Delay MTD ITSA to preserve integrity of tax systemby
Leading tax and accountancy bodies called on HM Treasury to delay the mandation of MTD ITSA, and the switch to the tax year basis, both of which are due to take effect on 6 April 2023.
Five professional accountancy and tax bodies (ICAEW, CIOT, ATT, ICAS and LITRG) have written to Jess Norman MP, financial secretary to the Treasury, asking the government to reconsider the timetable for the change in basis periods to the tax year basis, and the mandation of MTD ITSA, both of which are due to come into effect in April 2023.
The public letter is not just accountants whinging that they won’t have enough time to educate clients about the changes (although this is true), the professional bodies are concerned that the current timetable will put the integrity of the tax system at risk.
The areas of strain on the tax system and the accountancy profession outlined in the letter from the professional bodies include:
MTD for VAT
Although 1.3m businesses were required to start submitting their VAT returns using MTD software from April 2019 (some were deferred to October 2019), only 1.16m are currently signed up to MTD for VAT.
It is a credit to the accountancy profession that this transition has gone so smoothly, HMRC research on the impact of MTD for VAT has shown that 754,000 businesses took advice from their accountant about MTD. Also, 41% of self-employed individuals have increased their use of tax agents since the introduction of MTD.
The HMRC helpline was put under considerable strain by the introduction of MTD for VAT with average waiting time for a call to be answered doubling from 5 mins 21 secs in March 2019 to 10 mins 48 secs in May 2019.
Around 750,000 businesses that registered for VAT on a voluntary basis will be required to enter the MTD for VAT regime from April 2022. Some 350,000 businesses that are voluntarily registered are already submitting VAT returns under MTD.
Further pressure will be put on the remaining 140,000 businesses that were mandated to join in 2019, but have not done so. This means that nearly 580,000 businesses will require advice from accountants on MTD for VAT before April 2022.
New penalties for VAT
April 2022 will see the introduction of a completely new penalty system for late filing and late payment of VAT. This will affect 2.5m businesses, but there has been very little HMRC education about this change.
The new penalties will be based on the number of points a business gathers for non-submission of returns, but each tax will have its own system of points. The business (or tax agent) will have to keep track of multiple points racking up for different tax returns.
Tax year basis
The tax year 2022/23 is the proposed transition year to the switch to the tax year basis from April 2023. As I highlighted in July this change in basis periods will mean that one-third of partnerships and 7% of sole traders will be assessed on more than 12 months of profit in 2022/23, increasing their tax bills unexpectedly when many businesses are struggling to recover from the pandemic.
In total, around 360,000 businesses will be affected by the transition to the tax year basis, all of which will need detailed advice from their accountants.
In addition, where more than 12 months of income is assessed in 2022/23 this will have a knock-on effect for income-related charges and deductions, so special rules will have to be written to provide adjustments in all these areas:
- student loan repayments
- national insurance contributions
- high-income child benefit charge
- capital allowances
- pension allowances
- relief for losses
- cash basis limits
- averaging of profits for farmers and creative artists
- working and child tax credits
- tax payments on account.
Is there time to write new rules for all of these areas before the beginning of the transition year on 6 April 2022?
MTD ITSA mandation
As I revealed early this month the change in basis periods will mean a big bang start to MTD ITSA on 6 April 2023, when around 4.3m individuals and businesses will be required to start filing quarterly MTD submissions and to keep digital records. Of these businesses it is expected that 2.8m will require advice from accountants before they start submitting under MTD ITSA.

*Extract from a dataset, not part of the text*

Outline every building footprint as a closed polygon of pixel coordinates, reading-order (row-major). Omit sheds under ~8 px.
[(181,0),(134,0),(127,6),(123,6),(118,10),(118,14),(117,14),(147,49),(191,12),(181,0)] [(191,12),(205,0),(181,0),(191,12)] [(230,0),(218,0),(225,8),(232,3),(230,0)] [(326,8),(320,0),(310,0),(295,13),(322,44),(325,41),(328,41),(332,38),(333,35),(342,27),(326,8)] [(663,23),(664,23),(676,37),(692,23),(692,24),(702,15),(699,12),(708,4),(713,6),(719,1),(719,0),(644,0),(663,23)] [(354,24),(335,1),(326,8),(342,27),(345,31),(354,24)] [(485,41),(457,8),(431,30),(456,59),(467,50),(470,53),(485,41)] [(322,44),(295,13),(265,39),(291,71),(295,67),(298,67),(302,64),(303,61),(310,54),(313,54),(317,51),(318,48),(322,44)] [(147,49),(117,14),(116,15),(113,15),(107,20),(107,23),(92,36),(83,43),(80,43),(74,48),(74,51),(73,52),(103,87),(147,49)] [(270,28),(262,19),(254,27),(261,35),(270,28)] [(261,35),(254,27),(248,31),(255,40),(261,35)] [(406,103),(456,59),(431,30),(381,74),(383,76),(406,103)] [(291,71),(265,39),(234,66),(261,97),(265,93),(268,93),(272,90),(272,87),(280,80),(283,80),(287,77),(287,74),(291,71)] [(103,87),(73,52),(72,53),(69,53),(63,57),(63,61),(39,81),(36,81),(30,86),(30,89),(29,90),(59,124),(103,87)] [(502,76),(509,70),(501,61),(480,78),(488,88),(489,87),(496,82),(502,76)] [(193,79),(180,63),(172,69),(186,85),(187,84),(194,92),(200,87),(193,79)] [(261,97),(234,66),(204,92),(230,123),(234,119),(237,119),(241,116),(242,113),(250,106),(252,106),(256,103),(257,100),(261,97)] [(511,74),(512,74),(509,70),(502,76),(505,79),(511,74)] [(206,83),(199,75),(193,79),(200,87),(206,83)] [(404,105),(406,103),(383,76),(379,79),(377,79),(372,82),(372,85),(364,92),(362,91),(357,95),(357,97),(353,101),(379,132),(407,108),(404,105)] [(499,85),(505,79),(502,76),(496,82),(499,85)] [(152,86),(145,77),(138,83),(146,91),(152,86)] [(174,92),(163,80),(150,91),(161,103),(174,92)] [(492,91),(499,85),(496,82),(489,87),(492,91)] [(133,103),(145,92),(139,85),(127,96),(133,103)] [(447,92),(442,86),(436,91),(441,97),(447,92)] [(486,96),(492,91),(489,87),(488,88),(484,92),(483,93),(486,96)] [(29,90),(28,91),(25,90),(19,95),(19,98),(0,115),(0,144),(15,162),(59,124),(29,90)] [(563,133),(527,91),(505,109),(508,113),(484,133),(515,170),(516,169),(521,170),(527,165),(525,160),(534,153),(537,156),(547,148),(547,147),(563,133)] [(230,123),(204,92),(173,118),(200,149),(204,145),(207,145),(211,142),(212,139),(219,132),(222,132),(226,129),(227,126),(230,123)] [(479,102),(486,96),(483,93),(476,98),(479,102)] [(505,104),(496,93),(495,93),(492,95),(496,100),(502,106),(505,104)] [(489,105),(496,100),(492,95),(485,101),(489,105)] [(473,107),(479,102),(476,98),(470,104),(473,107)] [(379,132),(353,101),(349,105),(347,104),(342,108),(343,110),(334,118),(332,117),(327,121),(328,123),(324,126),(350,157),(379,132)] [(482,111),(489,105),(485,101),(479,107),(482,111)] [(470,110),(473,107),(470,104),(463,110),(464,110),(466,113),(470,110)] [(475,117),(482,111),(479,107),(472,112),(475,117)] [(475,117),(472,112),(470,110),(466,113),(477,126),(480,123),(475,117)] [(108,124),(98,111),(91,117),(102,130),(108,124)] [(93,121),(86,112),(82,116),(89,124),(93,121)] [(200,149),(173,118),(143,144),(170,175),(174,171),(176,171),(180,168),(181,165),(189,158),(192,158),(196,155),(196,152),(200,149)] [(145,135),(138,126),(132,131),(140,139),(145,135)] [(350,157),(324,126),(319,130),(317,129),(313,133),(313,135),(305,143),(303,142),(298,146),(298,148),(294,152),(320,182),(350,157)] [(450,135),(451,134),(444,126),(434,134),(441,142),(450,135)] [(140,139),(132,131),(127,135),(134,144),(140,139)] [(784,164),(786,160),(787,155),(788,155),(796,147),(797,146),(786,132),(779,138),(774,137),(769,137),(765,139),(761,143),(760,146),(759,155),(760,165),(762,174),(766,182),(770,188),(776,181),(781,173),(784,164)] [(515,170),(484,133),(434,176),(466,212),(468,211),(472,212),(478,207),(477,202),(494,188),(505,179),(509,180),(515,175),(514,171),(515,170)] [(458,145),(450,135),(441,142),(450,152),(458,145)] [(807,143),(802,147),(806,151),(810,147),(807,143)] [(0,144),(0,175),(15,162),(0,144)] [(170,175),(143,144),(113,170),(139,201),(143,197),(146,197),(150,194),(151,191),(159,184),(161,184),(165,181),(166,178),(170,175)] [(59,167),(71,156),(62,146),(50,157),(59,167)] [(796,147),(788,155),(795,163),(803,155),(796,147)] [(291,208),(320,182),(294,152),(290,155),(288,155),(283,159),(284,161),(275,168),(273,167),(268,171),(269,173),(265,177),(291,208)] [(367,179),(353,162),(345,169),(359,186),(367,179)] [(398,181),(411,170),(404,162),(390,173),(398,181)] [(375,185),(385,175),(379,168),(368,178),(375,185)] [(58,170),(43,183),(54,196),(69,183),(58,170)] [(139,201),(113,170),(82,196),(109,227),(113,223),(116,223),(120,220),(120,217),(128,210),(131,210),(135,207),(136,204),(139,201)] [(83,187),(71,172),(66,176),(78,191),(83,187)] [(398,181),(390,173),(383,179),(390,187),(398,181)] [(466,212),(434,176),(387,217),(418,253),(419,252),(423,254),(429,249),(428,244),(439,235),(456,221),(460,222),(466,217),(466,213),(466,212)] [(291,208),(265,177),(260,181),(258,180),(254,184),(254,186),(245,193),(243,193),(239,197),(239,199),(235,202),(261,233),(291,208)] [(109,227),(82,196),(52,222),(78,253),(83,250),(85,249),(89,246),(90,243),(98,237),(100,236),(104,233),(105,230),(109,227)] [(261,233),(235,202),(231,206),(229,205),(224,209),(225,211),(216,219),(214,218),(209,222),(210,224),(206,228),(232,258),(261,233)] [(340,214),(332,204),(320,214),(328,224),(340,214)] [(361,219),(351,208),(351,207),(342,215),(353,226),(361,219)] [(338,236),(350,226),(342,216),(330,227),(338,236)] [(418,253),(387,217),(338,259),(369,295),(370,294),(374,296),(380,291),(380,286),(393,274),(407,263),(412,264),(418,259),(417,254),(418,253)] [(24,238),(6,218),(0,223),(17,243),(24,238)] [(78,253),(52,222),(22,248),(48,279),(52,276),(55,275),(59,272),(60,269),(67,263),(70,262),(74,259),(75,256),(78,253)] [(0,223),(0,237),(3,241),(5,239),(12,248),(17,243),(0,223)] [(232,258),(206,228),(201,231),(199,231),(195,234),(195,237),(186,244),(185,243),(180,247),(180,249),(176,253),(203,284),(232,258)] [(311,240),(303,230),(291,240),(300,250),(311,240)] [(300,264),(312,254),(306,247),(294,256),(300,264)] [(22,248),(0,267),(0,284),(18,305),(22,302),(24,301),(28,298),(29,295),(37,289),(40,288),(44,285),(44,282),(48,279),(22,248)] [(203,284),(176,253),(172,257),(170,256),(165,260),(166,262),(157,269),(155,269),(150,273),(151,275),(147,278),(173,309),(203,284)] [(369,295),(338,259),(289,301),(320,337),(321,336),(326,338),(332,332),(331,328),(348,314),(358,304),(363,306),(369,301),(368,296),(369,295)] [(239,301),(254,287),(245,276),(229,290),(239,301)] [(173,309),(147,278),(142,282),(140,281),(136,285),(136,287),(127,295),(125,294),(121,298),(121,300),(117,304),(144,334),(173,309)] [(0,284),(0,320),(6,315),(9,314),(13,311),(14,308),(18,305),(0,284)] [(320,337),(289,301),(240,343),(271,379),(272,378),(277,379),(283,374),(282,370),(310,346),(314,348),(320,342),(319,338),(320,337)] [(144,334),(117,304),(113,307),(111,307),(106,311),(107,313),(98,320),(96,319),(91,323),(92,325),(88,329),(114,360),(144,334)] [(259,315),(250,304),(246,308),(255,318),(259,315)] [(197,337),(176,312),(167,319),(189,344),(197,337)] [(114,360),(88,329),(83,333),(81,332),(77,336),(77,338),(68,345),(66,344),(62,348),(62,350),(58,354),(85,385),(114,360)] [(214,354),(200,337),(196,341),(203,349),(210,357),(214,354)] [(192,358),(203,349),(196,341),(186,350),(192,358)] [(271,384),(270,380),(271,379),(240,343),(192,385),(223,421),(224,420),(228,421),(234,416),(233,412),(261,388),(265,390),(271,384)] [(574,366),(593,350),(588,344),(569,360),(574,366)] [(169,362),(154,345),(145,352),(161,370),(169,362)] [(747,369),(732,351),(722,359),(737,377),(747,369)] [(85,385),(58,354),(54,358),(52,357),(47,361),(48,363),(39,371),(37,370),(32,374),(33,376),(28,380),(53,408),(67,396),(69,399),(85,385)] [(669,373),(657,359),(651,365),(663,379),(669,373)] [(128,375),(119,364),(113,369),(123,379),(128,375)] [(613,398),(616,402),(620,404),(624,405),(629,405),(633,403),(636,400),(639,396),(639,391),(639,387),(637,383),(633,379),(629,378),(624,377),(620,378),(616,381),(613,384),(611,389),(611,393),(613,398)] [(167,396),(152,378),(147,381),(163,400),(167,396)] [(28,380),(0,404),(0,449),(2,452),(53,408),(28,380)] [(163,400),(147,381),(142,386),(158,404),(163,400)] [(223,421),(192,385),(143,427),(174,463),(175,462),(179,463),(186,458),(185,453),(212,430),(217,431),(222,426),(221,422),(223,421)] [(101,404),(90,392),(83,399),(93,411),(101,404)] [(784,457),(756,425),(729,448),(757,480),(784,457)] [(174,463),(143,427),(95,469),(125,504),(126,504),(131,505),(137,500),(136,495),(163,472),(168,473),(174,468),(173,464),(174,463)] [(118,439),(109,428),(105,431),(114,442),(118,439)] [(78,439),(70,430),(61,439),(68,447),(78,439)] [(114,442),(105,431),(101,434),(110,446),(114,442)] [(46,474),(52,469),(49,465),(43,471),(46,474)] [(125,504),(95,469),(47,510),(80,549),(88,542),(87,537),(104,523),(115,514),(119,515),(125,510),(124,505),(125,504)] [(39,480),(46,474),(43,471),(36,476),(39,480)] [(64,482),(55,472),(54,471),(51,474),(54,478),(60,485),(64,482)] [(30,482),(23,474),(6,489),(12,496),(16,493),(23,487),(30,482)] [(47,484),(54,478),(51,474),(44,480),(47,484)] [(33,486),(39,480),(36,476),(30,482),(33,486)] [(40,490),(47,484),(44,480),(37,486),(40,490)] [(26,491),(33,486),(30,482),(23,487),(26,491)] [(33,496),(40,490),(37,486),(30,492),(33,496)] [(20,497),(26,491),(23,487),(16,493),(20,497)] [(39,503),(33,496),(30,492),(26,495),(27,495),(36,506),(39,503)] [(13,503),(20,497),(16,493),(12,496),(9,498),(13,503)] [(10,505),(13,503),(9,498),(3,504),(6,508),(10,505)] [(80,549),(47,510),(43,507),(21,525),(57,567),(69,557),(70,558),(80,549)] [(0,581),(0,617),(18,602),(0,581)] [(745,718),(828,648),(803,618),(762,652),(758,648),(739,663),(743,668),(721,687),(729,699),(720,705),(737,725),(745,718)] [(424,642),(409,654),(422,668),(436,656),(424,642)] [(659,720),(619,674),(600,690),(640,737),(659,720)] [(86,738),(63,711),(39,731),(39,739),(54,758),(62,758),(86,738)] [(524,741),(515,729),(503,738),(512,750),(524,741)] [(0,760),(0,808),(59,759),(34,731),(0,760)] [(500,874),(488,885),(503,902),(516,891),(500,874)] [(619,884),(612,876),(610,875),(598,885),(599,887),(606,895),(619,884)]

There has been a very limited MTD ITSA pilot running, which was supposed to be expanded by now to cover the “vast majority of sole traders and landlords”. However, as of August 2021 all of the following are still excluded from the MTD ITSA pilot:
- individuals with more than one trade/ profession
- UK landlords letting property overseas
- non-resident landlords letting UK property
- anyone who has taxable income from sources other than their trade/profession.
There are currently only seven providers of software suitable for use in the MTD ITSA pilot.
New penalties for ITSA
The same “points means penalties” system that comes into effect for VAT from April 2022 will apply to submissions filed under MTD ITSA from April 2023.
HMRC confirmed there will be no soft landing for this new penalty system although it will be completely novel for taxpayers and accountants to get to grips with.
What will happen?
There is no guarantee that Treasury ministers will listen to these sensible objections by the professional accountancy and tax bodies, but if they don’t, a period of chaos and disorder in the tax system will certainly be the result.